El 5 de agosto de 1823, a las tres y media de la madrugada, el coronel Javier López atacó la ciudad de Tucumán y batió las fuerzas del gobernador Bernabé Aráoz. Desde Salta, el 18 de octubre, el doctor Serapión José de Arteaga narraba esos sucesos, en carta al Deán Gregorio Funes.

“Sorprendida la plaza en la madrugada del 5 de agosto por las tropas de Santiago y la división al mando de don Javier López, presencié parte de las consecuencias que siguen al funesto momento que esperaba”, escribía Arteaga.

Ese día, “resucitó en él la sangre, el luto y el llanto que esparció con ferocidad el vencedor; víctimas sacrificadas en la plaza del desgraciado Tucumán; saqueadas fortunas particulares; depuestas con violencia sus autoridades y colocadas otras por el voto del vencedor; perseguidos y amenazados del cuchillo los miembros de la H. J. (Junta de Representantes); derramadas grandes contribuciones, y mandadas cumplir en los calabozos a los más honrados vecinos que, o no podían satisfacerlas, o las resistían con justicia”.

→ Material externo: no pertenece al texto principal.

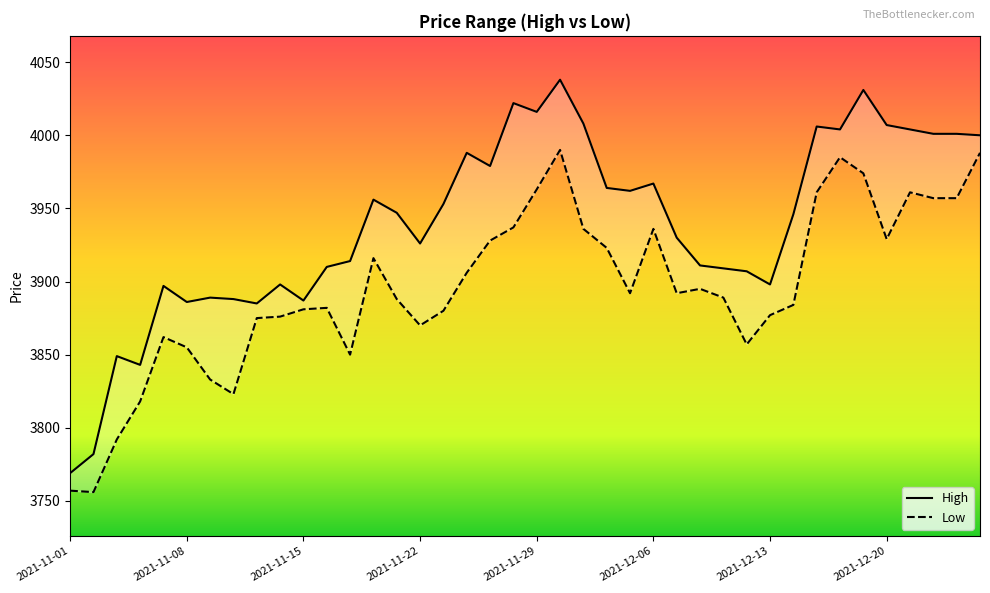

Which series has the largest total across all categories?

High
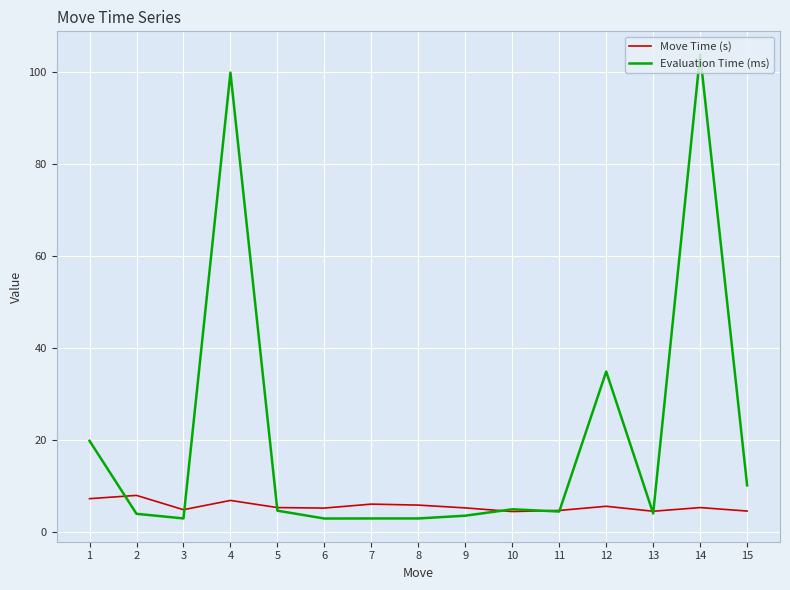

Rank the series by their average value, from highest to lowest.

Evaluation Time (ms), Move Time (s)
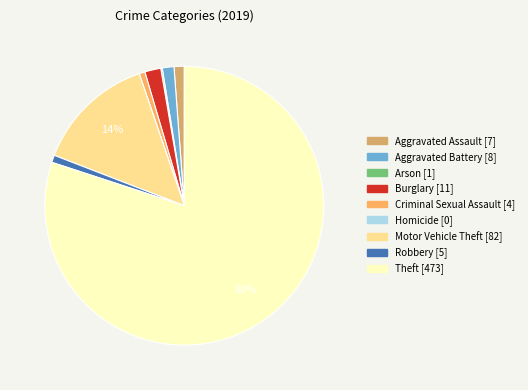

Which slice is the largest?

Theft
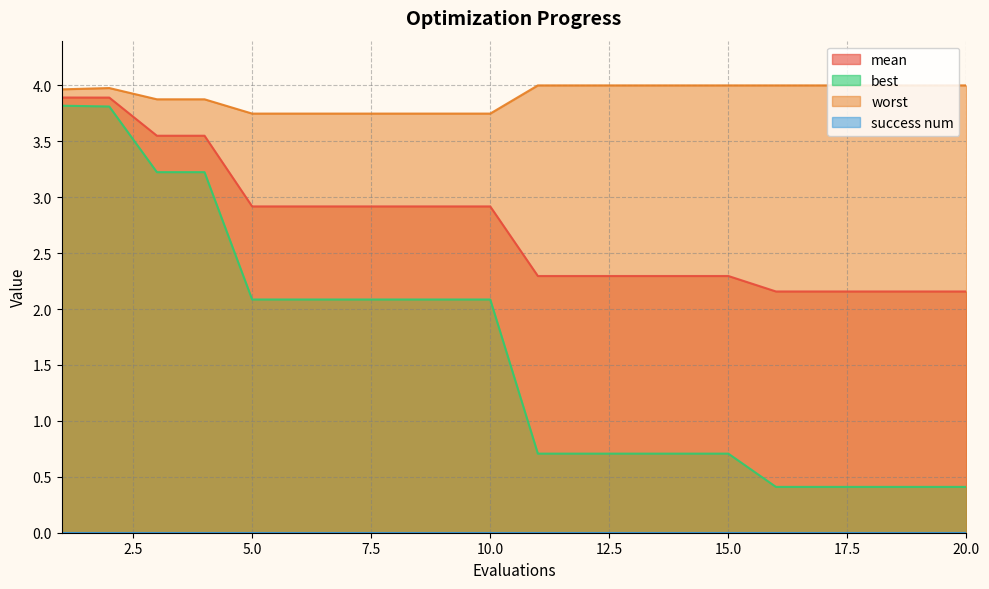

Reading right to left, what are all the values shown in this chart?

mean: 20=2.2	19=2.2	18=2.2	17=2.2	16=2.2	15=2.3	14=2.3	13=2.3	12=2.3	11=2.3	10=2.9	9=2.9	8=2.9	7=2.9	6=2.9	5=2.9	4=3.5	3=3.5	2=3.9	1=3.9
best: 20=0.4	19=0.4	18=0.4	17=0.4	16=0.4	15=0.7	14=0.7	13=0.7	12=0.7	11=0.7	10=2.1	9=2.1	8=2.1	7=2.1	6=2.1	5=2.1	4=3.2	3=3.2	2=3.8	1=3.8
worst: 20=4.0	19=4.0	18=4.0	17=4.0	16=4.0	15=4.0	14=4.0	13=4.0	12=4.0	11=4.0	10=3.7	9=3.7	8=3.7	7=3.7	6=3.7	5=3.7	4=3.9	3=3.9	2=4.0	1=4.0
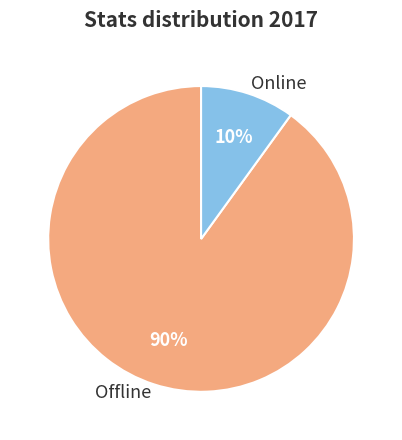

How many segments does this pie chart have?

2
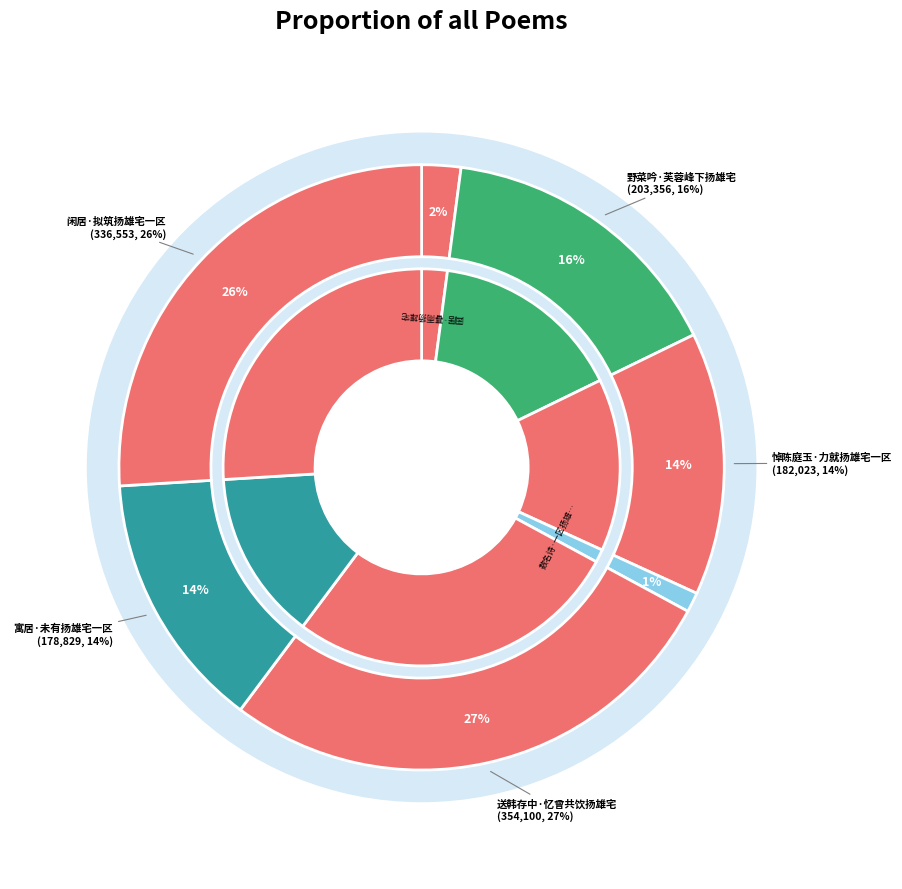

Rank the categories by value from lowest to highest.

数名诗·一区扬雄宅, 园居·暮雨扬雄宅, 寓居·未有扬雄宅一区, 悼陈庭玉·力就扬雄宅一区, 野菜吟·芙蓉峰下扬雄宅, 闲居·拟筑扬雄宅一区, 送韩存中·忆曾共饮扬雄宅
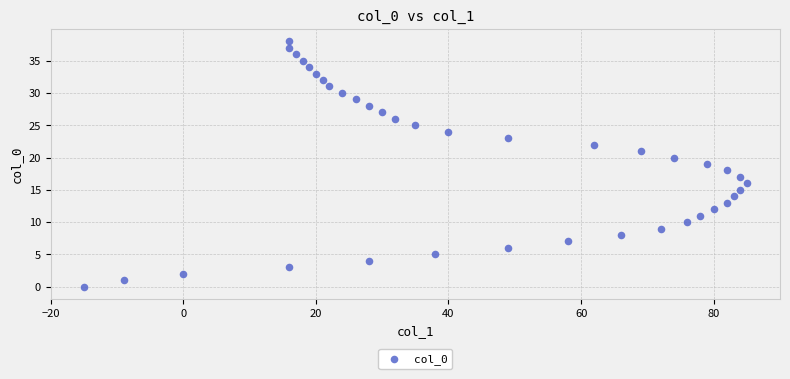

What is the range of Y values (max minus min)?

38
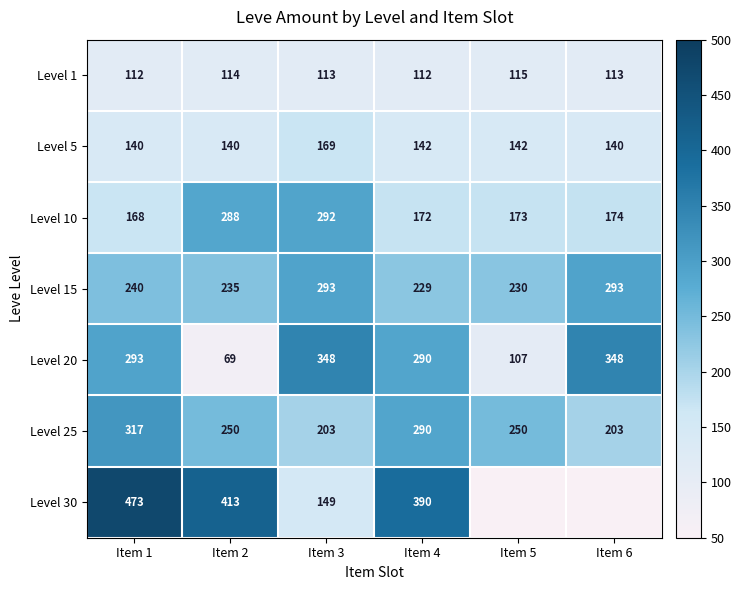

At how many categories does at least one series exceed 221?

6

Para Arteaga, “el daño natural, olvidado el Derecho de Gentes y todos los que se conocen sobre la tierra atacados de las armas, han sido el precio de la victoria conseguida el 5 de agosto”. Pensaba que “se estremece y horroriza la naturaleza con el recuerdo de tantas atrocidades que los pueblos más bárbaros no las han visto ni experimentado en el mundo: los hombres tomados de las manos y conducidos al cadalso cerraron sus ojos sin el consuelo de terminar sus días con un remedio espiritual, siendo inútil sus ruegos por merecerlo de la arbitrariedad de sus jueces. En vista pues de estos inauditos males y peligros, resolví con la prudencia, retirarme a esta provincia”.